TASK PROMPT: Output the data below exactly, without images.

Multi-image point correspondence data
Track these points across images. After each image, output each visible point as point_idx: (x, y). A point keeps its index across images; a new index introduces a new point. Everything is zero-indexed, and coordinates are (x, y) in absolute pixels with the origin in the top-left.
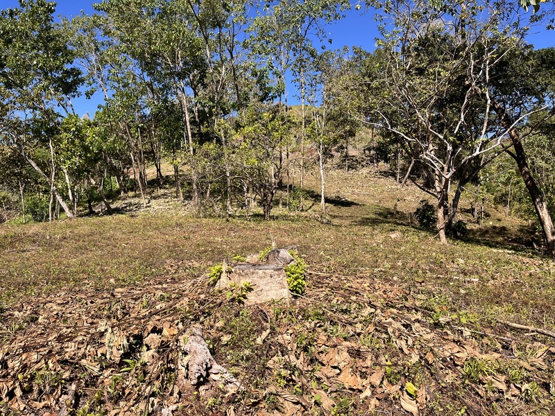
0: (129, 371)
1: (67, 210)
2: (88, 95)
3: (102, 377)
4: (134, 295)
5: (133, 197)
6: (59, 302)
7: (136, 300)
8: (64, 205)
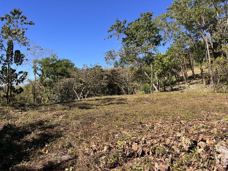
0: (193, 155)
1: (156, 89)
2: (163, 44)
3: (181, 155)
4: (189, 124)
5: (182, 84)
6: (160, 123)
7: (191, 126)
8: (156, 88)
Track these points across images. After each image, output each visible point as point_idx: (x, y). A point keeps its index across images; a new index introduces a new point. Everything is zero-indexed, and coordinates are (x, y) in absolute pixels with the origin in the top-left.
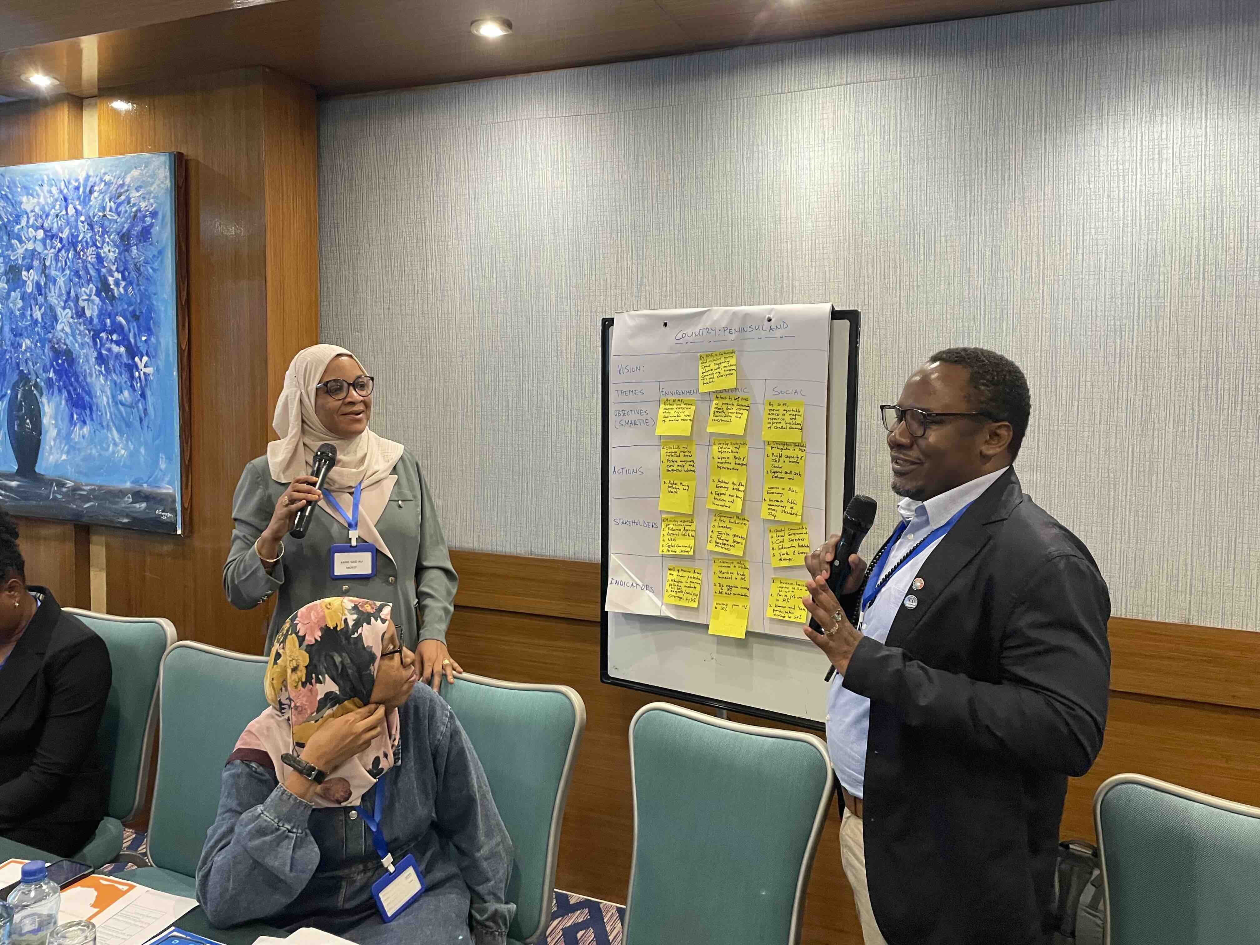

EXERCISE RESULT:
Track these points across images. After each image, output each visible point as point_idx: (x, y). A point keeps its index across images; a new index introduces a new point. Everything is zero-indexed, and coordinates are (x, y) in absolute pixels with the origin in the top-left.
0: (129, 371)
1: (67, 210)
2: (88, 95)
3: (102, 377)
4: (134, 295)
5: (133, 197)
6: (59, 302)
7: (136, 300)
8: (64, 205)
0: (193, 155)
1: (156, 89)
2: (163, 44)
3: (181, 155)
4: (189, 124)
5: (182, 84)
6: (160, 123)
7: (191, 126)
8: (156, 88)
Track these points across images. After each image, output each visible point as point_idx: (x, y). A point keeps its index across images; a new index introduces a new point. Everything is zero-indexed, and coordinates are (x, y) in absolute pixels with the origin in the top-left.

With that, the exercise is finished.